При своей самобытности подход Федорова к литературе не был для русской эстетики беспощадно рушащим традиции новаторством, скорее наоборот: выразил какие-то существенные, свойственные ей самой установки и интуиции. Его корни прочно и органично врастают в славянофильскую мысль с ее подчеркнуто религиозно- этическим отношением к человеческому творчеству, представлением о художестве как «образе самосознающейся жизни» (Хомяков), превознесением эпоса, способного воссоздавать в слове целостный образ мира во всем богатстве его явлений, отношений, взаимосвязей, представить «глубокое, внутри лежащее содержание общей жизни» (К. Аксаков). Кстати, рассуждения славянофилов об исторической эволюции искусства, о судьбе его в обществе цивилизованном, вставшем на путь борьбы за индивидуальность, разделения и обособления ориентированы в том же направлении, в котором десятилетия спустя двинется мысль Федорова. К. Аксаков и А. Хомяков говорят о постепенной утрате искусством полноты и объемности эпического мировосприятия, о постепенном обмельчании эпоса, сначала сузившегося до романа, а затем дошедшего «до крайней степени своего унижения, до французской повести» (К. Аксаков).

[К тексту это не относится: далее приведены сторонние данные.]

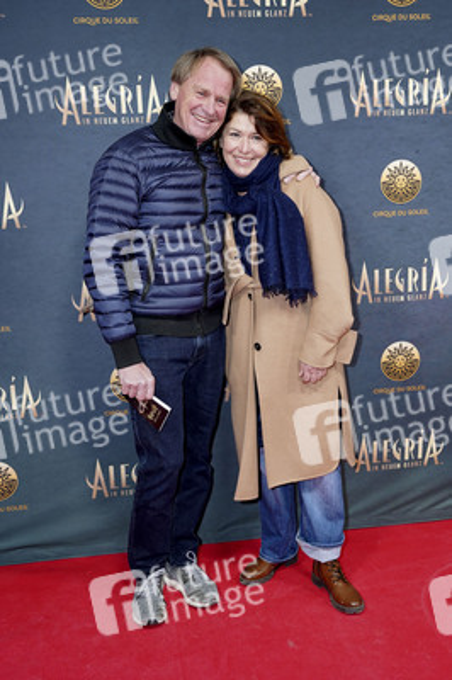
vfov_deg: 53.2
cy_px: 340
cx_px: 226
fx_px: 679
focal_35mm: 36
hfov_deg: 36.8
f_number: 4.5
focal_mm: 36
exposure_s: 1/200
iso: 2000
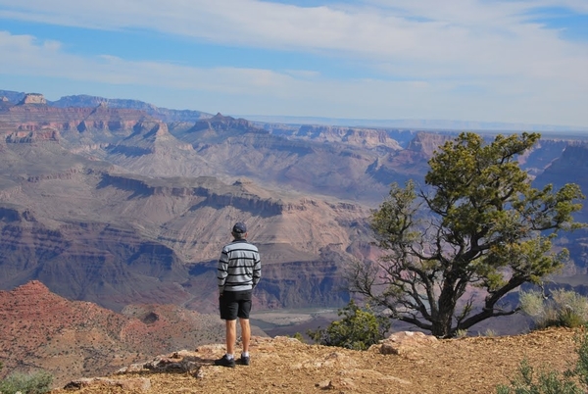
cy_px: 197
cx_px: 294
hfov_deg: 35.0
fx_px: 932
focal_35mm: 57
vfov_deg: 23.9
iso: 200
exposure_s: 1/400
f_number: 10
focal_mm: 38
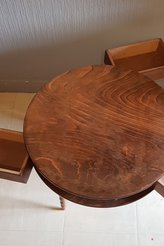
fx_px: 301
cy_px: 128
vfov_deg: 44.5
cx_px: 95
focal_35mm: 44
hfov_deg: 30.5
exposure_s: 1/14
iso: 200
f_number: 1.7
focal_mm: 4.2
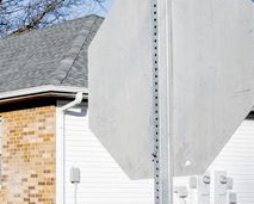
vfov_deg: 15.2
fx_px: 758
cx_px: -41
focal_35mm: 101
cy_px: 46
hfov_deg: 18.2
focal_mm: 30.5
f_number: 13
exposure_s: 1/200
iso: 100
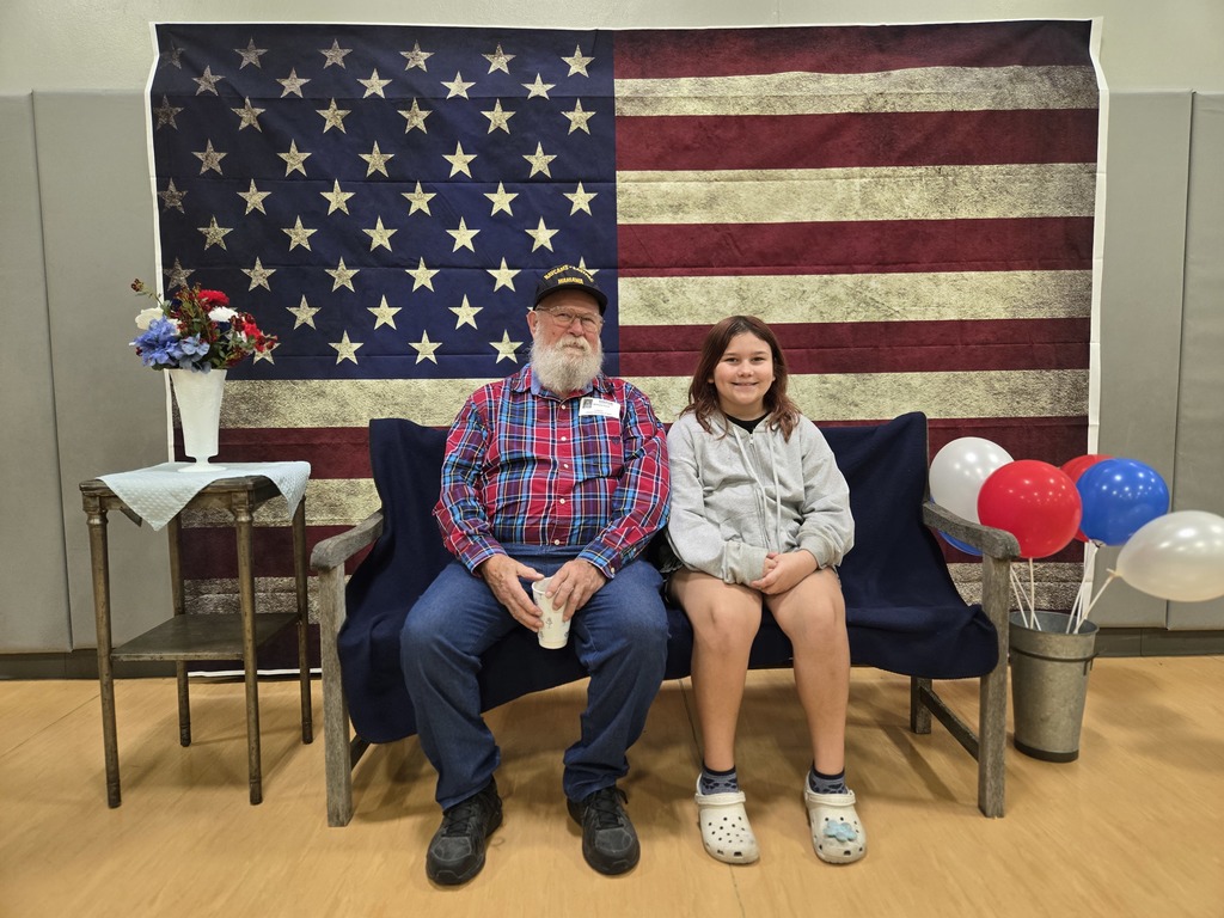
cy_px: 459
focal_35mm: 23
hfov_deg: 73.9
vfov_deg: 58.9
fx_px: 813
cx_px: 612
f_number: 1.8
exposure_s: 1/120
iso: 320
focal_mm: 5.4
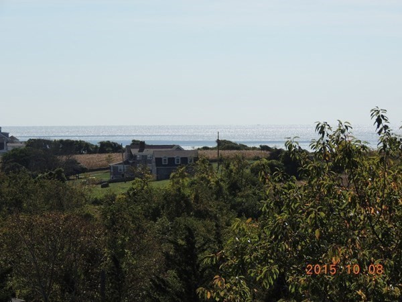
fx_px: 2148
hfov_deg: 10.7
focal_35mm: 185
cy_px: 151
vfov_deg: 8.0
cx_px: 201
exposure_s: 1/1250
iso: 100
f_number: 4.6
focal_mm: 33
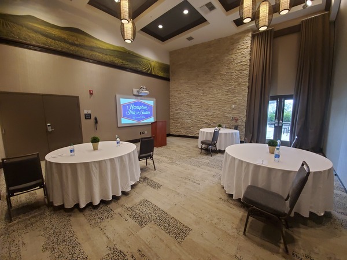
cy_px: 130
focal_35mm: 13
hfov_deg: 106.2
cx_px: 174
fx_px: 130
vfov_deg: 89.9
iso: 320
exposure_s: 1/59
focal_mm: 1.8
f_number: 2.2
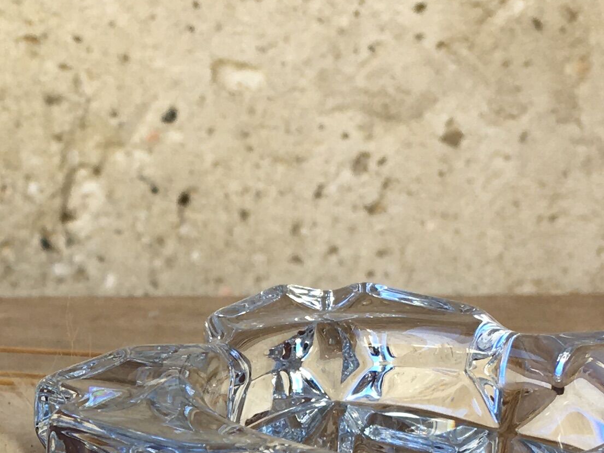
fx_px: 1849
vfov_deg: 13.7
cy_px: 497
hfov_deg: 18.2
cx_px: 52
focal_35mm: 106
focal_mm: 4.15
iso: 25
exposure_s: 1/129
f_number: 2.2
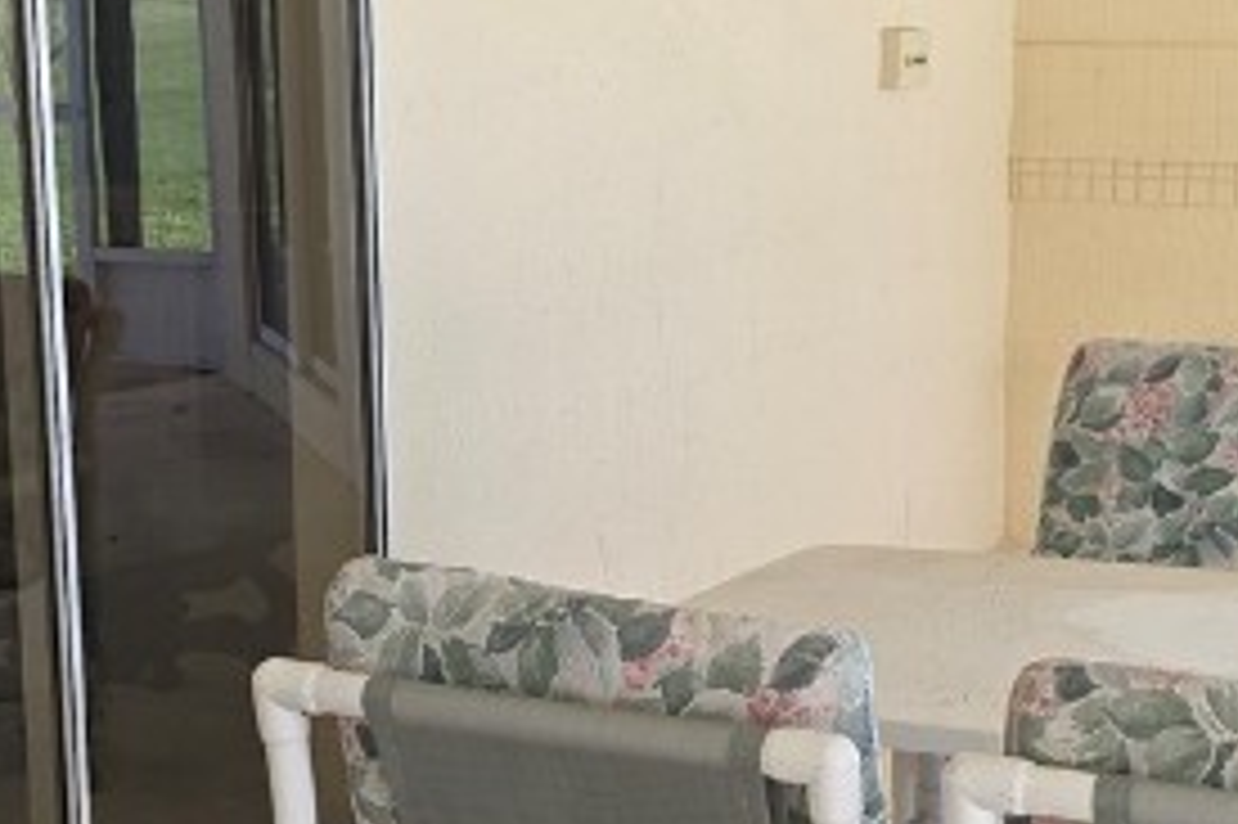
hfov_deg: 22.9
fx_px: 3059
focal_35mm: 89
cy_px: 644
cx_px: 729
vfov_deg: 15.3
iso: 12
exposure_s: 1/60
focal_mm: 6.3
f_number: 1.7
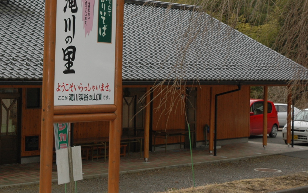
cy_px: 32
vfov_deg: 12.6
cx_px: 32
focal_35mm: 103
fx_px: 865
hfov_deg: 19.8
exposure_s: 1/500
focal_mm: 34
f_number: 6.3
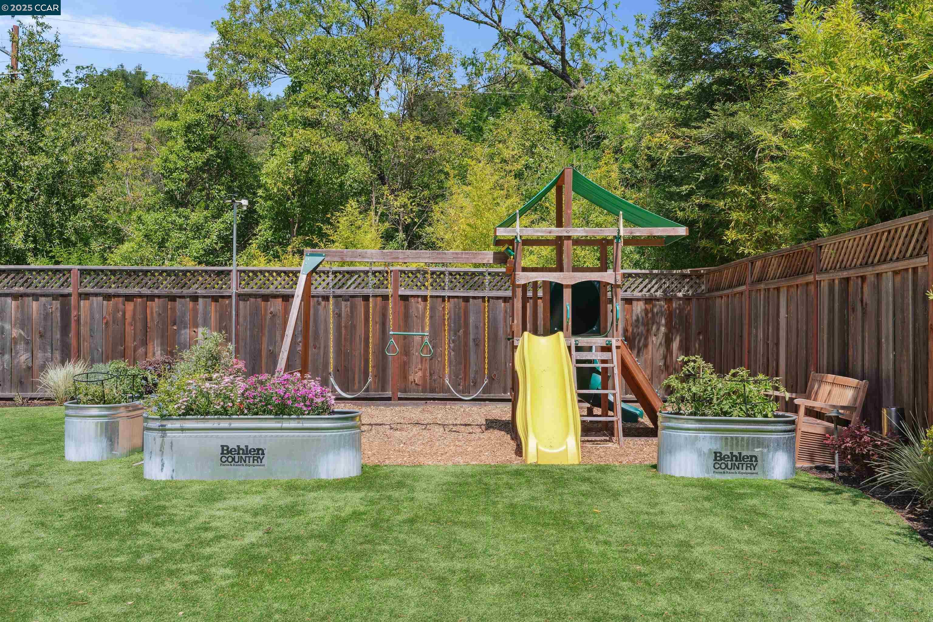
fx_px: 907
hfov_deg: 54.4
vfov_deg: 37.9
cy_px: 311
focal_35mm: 35
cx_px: 466
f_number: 9
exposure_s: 1/320
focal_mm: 35
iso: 320
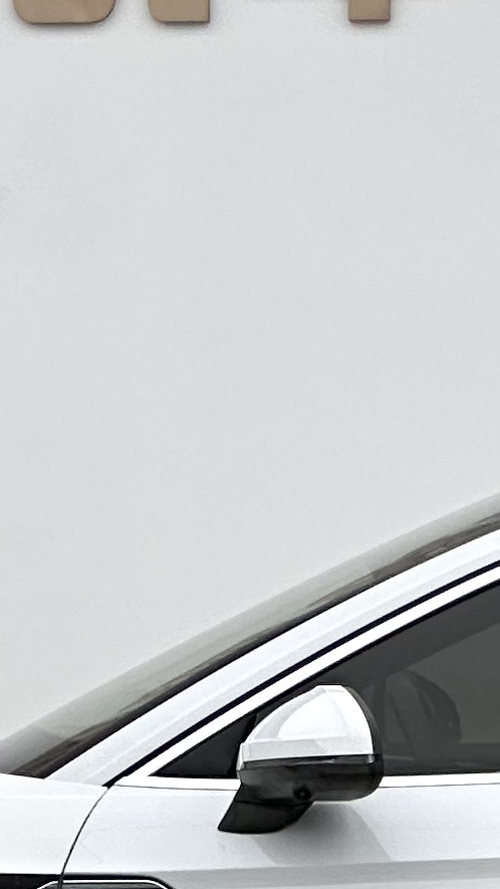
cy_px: 156
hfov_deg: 3.2
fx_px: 9001
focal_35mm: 382
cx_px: 797
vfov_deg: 5.6
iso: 32
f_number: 2.8
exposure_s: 1/100
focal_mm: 9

В статьях Федорова о литературе мы сталкиваемся и с особым случаем философско-социологического анализа, разработанного в русской демократической критике. Литература начинает рассматриваться не сама по себе, не в кругу самодовлеющих эстетических ценностей, а как непосредственное орудие изменения жизни. В этом смысле Федоров продолжает традиции реальной критики Добролюбова и Писарева, в центре которой оценка не столько самого произведения, сколько тех общественных явлений, которые за ним встают. Конечно, у Федорова такой подход получает уникальное наполнение, связанное с характером его учения, особой системой мышления.

Проективный характер мышления Федорова, когда основной точкой отсчета становится не данное, а долженствующее быть, выразительно проявился в его подходе к литературным произведениям, создав особый тип проективной критики (см. преамбулу к «Собору» – Т. I наст. изд., с. 493).

В творческом наследии Федорова – заметки о различных именах и явлениях русской и западной литератур – о Лермонтове и Толстом, Байроне и поэтах «мировой скорби», Гете и Золя и др. И всюду он выступает проницательным критиком даже самых скрытых форм индивидуалистического эгоизма, неверия в человека. Кстати, ему была достаточно чужда сатира, именно потому, что она предполагает внешнее отношение к другому, как чуждому предмету, достойному лишь осмеяния. С сочувствием повторяя за Гоголем, что «добродетельного человека заездили», Федоров не раз сетовал на чрезмерное развитие в литературе жестокого принижения человека. Ему ближе всего была пушкинская, светло-пророческая, укрепляющая сокровенные источники надежды и добра линия в искусстве, в которой человек «не убывает», а «прибывает», говоря словами Андрея Платонова.